Mis-positioning of the peptidyl-tRNA 3′CCA tail in the presence of BlaS. (A) Overlay of BlaS-bound P-site tRNA in the Empty-A structure (light green, BlaS purple) and P-site tRNA in a normal (not BlaS-bound) mammalian ribosomal termination complex (dark green) (PDBID: 3JAH, (23)). Arrows indicate displacement of the 3′CCA bases. (B) Overlay of BlaS-bound P-site tRNA in the Empty-A structure (light green, BlaS purple) and of an elongating Thermus thermophilus 70S ribosomal complex with acylated A-site (pink) and P-site tRNAs (grey) (PDBID: 4V5D, (44)). Minor steric clashes are indicated by yellow stars. (C) Comparison of BlaS-bound P-site tRNA in the Empty-A structure (light green, BlaS purple) with the structure of the mammalian termination complex with eRF1 accommodated in the A-site (PDBID: 5LZU, (27)). The P-site tRNA in the termination complex was omitted for clarity. Severe steric clashes are indicated in orange. (D) Comparison of BlaS-bound bound P-site tRNA in the Empty-A structure (light green, BlaS magenta) with the crystal structure of Th. thermophilus 70S ribosome-tRNA complex (dark red) bound to Blas (pink) (PDBID: 4V9Q, (3)) showing differences in BlaS binding to bacterial and eukaryotic ribosomal complexes. These result in larger distortion of the tRNA 3′CCA tail in the mammalian complex. The structures were aligned for the 28S (23S in panel D) rRNA residues (not shown for clarity).

Figure 5.

Quantification of Renilla-HBB reporter mRNA levels and associated luciferase activity in transfected HeLa cells after incubation with different concentrations of BlaS. (A) qRT-PCR analysis of the Renilla-HBB wildtype reporter mRNA (left) and of the Renilla HBB NS39 reporter mRNA (right), following treatment with indicated BlaS concentrations.

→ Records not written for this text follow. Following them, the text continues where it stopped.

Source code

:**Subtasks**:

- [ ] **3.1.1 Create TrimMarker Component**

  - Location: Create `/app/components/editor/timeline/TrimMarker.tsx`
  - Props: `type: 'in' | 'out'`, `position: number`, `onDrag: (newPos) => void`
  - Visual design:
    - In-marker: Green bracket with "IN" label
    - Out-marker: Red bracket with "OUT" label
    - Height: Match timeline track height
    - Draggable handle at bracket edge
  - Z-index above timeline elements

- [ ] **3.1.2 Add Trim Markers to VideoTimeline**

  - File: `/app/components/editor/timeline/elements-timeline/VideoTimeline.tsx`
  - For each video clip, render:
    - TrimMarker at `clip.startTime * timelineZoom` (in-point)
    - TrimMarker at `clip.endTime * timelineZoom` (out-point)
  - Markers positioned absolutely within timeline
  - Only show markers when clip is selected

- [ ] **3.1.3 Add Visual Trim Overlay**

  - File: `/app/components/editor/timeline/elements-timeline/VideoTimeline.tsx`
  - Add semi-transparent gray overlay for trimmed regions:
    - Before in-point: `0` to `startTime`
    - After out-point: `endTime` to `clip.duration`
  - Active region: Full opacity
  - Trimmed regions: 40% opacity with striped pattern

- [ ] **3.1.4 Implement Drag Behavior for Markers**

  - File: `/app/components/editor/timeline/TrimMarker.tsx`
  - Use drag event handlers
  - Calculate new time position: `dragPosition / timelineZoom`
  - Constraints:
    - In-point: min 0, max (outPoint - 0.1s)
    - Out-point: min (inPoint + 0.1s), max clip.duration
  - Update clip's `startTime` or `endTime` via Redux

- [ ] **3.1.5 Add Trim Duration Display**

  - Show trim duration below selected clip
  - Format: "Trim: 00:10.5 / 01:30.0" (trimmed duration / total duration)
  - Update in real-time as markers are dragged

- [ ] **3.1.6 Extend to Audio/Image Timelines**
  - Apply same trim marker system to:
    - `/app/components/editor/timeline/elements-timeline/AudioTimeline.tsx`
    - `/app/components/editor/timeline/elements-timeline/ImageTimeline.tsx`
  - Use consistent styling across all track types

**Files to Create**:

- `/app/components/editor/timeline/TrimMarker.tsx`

The levels of reporter mRNA are shown as percentage of Renilla-HBB WT mRNA not treated with BlaS (0 μg/ml BlaS), with the SD of three or more independent experiments. Co-expressed Firefly luciferase mRNA levels were used to normalize the levels ofRenilla-HBB mRNA. (B) Reporter luciferase activity following treatment with indicated BlaS concentrations, normalized to wildtype Renilla luciferase-HBB activity not treated with BlaS (0 μg/ml BlaS), with the SD of three or more independent experiments. (C) Reporter luciferase activity following treatment of transfected cells with two indicated concentrations of BlaS and sucrose cushion centrifugation. Left: supernatant fraction, right: ribosomal pellet fraction. Luciferase activity of the Renilla-HBB WT reporter is shown in grey; luciferase activity of the Renilla-HBB NS39 reporter in black. The activity of Renilla-HBB reporter protein is normalized to Renilla-HBB WT protein sample not treated with BlaS (0 μg/ml BlaS), with the SD of three or more independent experiments. One-way ANOVA’s (Holm-Šidák) statistical significance tests (α = 0.05) are indicated with asterisks identifying those with a P value 0.01 < P 0.05 having one, 0.001 < P 0.01 having two, and three for P 0.001. Panel A denoting mRNA and panel B for associated luciferase measurements had 3 measurements per triplicate resulting in degrees of freedom (DF) of 47. Panel B denoting luciferase measurements from sucrose cushions had 7 measurements per triplicate yielding DF = 62. Normality of distributions was assessed via Shapiro Wilk tests for each panel with P = 0.058 and P = 0.180, P = 0.671 and P = 0.783, P = 0.073 and P = 0.077 for mRNA, luciferase, and sucrose-luciferase right and left panels, respectively.